Голос Виталия, канючащий и вязкий, как непросохший клей, заполнил собой небольшую кухню. Было четыре часа пополудни. Солнце, уже уставшее и желтоватое, било в окно, выхватывая из полумрака облачка пыли, лениво танцующие над столом. Пахло вчерашним остывшим кофе и чем-то неуловимо кислым из мусорного ведра. Виталий стоял посреди этого кухонного уныния в растянутых до неприличия трениках и мятой футболке с выцветшим логотипом какой-то древней игры. Его лицо, одутловатое от долгого сна и недостатка свежего воздуха, выражало капризное страдание ребёнка, которому не покупают вожделенную игрушку.
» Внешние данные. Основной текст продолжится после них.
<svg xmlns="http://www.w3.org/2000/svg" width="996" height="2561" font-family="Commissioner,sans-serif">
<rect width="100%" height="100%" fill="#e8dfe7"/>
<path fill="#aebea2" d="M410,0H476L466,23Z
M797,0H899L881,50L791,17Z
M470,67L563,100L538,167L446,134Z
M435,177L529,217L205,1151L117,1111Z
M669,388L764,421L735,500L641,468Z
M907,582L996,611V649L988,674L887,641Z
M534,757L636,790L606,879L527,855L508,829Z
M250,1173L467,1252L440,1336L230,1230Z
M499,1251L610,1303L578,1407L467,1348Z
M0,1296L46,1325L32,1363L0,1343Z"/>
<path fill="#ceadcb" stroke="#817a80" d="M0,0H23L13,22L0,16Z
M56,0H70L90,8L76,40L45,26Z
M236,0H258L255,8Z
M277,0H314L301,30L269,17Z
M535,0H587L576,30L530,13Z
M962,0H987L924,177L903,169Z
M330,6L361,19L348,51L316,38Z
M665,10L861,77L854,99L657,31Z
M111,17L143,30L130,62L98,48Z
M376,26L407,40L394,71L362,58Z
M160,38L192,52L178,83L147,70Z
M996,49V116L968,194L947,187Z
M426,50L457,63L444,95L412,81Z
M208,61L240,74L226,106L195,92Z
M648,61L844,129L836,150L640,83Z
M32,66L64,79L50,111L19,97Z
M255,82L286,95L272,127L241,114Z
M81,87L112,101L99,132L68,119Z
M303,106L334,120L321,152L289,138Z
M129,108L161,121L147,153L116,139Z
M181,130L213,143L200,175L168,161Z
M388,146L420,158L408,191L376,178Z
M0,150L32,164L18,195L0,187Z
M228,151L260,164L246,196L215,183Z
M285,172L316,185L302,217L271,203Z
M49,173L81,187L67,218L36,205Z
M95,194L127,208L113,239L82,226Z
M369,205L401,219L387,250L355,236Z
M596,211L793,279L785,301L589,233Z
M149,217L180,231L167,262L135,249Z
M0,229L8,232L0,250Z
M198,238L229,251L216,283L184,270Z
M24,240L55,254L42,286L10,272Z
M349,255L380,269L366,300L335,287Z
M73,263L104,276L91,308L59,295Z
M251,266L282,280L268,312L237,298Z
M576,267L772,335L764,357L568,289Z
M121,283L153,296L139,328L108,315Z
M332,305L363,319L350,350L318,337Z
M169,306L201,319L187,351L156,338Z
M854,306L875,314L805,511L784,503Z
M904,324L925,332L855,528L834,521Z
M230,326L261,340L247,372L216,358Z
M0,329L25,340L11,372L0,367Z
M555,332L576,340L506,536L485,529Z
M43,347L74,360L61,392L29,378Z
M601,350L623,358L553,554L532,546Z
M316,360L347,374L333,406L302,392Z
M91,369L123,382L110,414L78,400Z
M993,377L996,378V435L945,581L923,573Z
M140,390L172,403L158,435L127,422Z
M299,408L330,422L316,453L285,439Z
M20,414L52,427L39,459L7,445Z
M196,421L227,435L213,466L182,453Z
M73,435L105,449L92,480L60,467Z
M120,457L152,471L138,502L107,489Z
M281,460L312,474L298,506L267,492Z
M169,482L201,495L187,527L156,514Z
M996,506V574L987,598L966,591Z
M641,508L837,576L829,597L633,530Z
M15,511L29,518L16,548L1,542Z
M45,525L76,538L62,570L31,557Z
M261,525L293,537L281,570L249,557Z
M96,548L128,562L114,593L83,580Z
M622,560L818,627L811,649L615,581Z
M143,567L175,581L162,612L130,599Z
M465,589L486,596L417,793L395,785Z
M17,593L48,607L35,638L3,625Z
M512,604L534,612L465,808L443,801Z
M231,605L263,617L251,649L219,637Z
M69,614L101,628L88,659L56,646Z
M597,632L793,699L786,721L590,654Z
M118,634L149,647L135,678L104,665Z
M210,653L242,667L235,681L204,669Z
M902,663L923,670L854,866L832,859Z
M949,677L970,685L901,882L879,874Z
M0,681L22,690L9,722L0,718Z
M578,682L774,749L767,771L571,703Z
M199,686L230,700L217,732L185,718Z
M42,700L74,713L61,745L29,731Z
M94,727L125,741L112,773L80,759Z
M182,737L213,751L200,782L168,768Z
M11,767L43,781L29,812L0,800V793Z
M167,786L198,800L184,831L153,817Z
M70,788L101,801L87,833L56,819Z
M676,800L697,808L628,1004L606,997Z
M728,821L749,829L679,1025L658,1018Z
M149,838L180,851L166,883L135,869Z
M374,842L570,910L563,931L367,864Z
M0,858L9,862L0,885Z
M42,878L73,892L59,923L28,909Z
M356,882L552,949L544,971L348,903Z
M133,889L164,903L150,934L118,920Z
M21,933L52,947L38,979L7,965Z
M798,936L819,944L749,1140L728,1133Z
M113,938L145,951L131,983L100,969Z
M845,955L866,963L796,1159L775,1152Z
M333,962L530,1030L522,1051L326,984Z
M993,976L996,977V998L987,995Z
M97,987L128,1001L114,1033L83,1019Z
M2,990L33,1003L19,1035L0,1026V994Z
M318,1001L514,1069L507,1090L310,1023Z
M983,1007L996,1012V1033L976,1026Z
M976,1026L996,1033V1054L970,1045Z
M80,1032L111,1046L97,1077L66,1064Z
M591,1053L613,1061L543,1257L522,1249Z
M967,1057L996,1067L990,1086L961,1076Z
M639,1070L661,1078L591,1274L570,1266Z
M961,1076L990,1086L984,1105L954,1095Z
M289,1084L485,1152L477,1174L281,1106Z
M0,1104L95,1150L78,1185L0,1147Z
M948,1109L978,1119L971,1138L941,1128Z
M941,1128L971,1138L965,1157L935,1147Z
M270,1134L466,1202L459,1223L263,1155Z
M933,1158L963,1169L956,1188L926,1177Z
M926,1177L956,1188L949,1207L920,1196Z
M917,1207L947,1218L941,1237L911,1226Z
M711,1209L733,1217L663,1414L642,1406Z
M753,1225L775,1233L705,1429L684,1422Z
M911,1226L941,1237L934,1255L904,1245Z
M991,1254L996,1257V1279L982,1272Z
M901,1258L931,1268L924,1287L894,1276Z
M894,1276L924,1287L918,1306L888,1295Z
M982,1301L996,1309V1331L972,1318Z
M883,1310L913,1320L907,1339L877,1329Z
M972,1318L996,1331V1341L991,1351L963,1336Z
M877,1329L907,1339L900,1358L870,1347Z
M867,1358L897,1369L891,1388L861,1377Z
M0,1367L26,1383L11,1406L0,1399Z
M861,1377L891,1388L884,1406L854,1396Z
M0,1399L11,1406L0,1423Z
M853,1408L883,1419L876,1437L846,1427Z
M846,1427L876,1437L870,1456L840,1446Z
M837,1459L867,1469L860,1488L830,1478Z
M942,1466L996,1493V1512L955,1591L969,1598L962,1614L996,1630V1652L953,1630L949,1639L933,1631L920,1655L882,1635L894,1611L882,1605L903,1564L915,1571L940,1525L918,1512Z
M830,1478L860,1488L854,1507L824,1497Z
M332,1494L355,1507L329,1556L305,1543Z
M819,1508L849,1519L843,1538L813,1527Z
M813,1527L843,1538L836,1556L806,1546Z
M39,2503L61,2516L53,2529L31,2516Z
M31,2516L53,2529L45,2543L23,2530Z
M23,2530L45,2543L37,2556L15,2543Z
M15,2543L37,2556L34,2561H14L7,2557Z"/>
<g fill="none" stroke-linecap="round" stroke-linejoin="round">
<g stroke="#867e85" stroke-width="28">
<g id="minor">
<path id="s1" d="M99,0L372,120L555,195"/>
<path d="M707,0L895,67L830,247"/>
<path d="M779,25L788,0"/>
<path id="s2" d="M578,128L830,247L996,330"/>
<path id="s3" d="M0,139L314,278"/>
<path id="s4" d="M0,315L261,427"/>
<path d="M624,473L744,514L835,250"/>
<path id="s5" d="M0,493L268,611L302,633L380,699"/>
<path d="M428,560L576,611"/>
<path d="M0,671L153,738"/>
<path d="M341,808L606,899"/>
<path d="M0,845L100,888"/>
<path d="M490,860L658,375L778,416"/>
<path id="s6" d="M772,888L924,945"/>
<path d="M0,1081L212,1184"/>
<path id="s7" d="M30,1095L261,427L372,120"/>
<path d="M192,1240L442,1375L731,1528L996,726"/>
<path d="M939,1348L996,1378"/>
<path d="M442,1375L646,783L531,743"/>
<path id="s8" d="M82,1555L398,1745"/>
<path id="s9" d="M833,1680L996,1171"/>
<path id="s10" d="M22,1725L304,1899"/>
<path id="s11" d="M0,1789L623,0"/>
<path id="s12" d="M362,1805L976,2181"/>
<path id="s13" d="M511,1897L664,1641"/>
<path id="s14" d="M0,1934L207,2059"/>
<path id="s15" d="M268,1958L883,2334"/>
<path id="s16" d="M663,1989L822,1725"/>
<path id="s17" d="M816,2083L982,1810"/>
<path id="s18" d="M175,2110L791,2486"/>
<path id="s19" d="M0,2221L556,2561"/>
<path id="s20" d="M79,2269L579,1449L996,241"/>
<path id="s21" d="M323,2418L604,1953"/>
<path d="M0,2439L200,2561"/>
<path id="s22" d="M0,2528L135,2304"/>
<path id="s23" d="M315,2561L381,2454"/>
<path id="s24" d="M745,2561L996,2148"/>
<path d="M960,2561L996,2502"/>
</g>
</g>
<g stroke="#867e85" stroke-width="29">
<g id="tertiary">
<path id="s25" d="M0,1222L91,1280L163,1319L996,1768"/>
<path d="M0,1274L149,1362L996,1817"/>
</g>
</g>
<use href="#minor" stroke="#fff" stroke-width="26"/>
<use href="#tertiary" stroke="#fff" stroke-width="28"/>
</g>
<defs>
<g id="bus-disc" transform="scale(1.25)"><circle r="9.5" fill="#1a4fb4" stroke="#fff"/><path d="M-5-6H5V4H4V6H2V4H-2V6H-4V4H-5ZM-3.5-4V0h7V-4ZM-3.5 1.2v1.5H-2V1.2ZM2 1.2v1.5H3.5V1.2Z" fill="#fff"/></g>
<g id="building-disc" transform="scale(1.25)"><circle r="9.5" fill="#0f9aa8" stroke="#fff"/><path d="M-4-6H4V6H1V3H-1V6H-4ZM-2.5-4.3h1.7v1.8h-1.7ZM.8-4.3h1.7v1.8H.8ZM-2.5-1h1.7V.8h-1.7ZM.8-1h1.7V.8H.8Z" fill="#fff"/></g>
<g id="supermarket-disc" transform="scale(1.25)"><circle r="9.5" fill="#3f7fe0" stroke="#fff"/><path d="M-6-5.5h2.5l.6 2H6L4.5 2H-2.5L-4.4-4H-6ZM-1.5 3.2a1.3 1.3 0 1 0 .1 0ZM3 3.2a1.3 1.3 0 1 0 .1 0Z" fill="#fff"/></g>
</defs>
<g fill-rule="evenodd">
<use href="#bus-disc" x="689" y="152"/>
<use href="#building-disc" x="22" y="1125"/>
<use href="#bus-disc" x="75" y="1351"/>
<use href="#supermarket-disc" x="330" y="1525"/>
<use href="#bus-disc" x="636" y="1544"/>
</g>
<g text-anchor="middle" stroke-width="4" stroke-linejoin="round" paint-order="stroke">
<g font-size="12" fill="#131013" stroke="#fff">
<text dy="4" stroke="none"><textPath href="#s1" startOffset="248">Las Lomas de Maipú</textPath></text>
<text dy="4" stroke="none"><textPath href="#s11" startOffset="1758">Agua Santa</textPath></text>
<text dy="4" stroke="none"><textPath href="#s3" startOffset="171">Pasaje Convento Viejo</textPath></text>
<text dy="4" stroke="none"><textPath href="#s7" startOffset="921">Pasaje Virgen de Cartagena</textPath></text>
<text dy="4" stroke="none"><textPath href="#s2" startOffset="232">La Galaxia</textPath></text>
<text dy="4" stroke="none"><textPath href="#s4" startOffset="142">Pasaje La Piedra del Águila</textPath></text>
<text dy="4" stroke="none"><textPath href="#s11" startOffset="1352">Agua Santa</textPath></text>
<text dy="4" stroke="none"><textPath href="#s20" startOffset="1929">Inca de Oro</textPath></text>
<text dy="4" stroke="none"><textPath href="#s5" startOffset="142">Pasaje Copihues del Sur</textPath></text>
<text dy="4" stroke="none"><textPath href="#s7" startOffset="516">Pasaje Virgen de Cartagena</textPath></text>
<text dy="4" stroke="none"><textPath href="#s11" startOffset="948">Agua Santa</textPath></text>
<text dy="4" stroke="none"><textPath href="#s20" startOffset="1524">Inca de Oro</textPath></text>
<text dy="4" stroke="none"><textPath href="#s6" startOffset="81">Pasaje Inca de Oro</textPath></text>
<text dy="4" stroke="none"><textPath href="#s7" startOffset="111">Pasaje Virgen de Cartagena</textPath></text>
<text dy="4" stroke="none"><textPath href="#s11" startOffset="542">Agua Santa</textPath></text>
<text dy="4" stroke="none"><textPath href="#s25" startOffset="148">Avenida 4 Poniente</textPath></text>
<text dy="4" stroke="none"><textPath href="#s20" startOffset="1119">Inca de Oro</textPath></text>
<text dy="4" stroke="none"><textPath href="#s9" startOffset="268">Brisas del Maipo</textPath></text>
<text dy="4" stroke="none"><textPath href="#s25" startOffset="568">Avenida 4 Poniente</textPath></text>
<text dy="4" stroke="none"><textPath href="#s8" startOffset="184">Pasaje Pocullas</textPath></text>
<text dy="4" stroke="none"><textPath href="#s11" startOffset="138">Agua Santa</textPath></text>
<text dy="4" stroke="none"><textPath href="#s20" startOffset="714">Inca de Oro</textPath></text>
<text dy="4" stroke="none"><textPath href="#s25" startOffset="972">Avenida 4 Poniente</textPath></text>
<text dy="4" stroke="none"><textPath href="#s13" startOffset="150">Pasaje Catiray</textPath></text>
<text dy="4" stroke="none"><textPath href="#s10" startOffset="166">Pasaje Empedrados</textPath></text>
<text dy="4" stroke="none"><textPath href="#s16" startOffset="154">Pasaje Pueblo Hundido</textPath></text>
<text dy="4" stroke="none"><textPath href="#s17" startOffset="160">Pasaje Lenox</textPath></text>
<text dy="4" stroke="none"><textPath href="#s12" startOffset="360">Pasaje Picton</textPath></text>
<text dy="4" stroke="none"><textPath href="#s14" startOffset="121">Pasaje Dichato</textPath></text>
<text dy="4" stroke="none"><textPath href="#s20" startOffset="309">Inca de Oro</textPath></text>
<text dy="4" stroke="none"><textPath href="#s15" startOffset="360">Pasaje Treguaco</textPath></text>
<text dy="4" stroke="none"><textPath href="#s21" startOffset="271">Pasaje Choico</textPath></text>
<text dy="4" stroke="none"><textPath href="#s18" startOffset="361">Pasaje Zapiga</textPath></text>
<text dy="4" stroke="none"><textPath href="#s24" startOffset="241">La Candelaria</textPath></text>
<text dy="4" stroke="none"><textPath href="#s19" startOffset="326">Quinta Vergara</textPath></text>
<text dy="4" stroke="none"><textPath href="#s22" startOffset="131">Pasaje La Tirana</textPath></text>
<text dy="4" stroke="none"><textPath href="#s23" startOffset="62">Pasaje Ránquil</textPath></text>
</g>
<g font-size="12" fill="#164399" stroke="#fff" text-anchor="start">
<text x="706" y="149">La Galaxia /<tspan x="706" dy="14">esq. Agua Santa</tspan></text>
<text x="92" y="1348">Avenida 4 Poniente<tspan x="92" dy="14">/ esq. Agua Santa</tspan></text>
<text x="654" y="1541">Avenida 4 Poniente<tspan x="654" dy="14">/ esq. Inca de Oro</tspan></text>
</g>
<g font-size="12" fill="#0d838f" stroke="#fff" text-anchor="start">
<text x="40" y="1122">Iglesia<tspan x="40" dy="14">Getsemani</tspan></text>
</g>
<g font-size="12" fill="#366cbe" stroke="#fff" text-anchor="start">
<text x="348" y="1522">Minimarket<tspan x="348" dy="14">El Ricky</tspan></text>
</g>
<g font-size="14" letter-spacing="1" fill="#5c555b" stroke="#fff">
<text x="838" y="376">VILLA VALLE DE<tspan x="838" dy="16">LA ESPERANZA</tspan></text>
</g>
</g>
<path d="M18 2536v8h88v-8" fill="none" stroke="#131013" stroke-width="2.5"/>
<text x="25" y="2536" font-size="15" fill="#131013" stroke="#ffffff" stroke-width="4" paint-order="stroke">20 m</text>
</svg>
Валентина Ивановна медленно подняла на него глаза. Она сидела за столом, и её руки, натруженные, с проступившими венами, неподвижно лежали на клеёнке. Она смотрела не на него, а словно сквозь него, на стену, на календарь с котятами, который он забыл перевернуть ещё два месяца назад. В её взгляде не было ни злости, ни раздражения. Там было нечто куда более страшное — полная, всеобъемлющая усталость. Терпение, которое она копила годами, оказалось не резиновой лентой, способной растягиваться до бесконечности, а старой, ржавой пружиной. Она не растягивалась. Сегодня она с оглушительным треском лопнула.
Она молчала так долго, что Виталий начал нервно переминаться с ноги на ногу. Его уверенность в успехе начала таять.
— Ну ма-а-ам… — затянул он снова, но она прервала его, просто подняв руку.
Не сказав ни слова, Валентина Ивановна встала. Её движения были лишены суеты, в них была какая-то механическая, отточенная точность. Виталий проводил её взглядом, направлявшуюся в коридор. Решив, что она наконец сдалась и пошла в комнату за кошельком, он самодовольно ухмыльнулся и уже мысленно вводил код с подарочной карты. Но мать вернулась не с деньгами.
В её руке были старые, тяжёлые кусачки с красными прорезиненными ручками, которые отец когда-то использовал для работы на даче. Инструмент выглядел в её руке чужеродно и зловеще. Не обращая на сына никакого внимания, она подошла к стене у плинтуса, где в квартиру входил серый, невзрачный интернет-кабель. Виталий смотрел на неё, и в его мозгу, затуманенном ожиданием новой игры, ещё не складывалась картина происходящего.
Она присела на корточки, одним уверенным движением завела режущие кромки инструмента под кабель и сжала ручки. Раздался короткий, сухой щелчок. Как будто переломили куриную косточку. Всё. Тонкий провод, бывший для её сына пуповиной, связывающей его с единственным реальным для него миром, был безжизненно перекушен.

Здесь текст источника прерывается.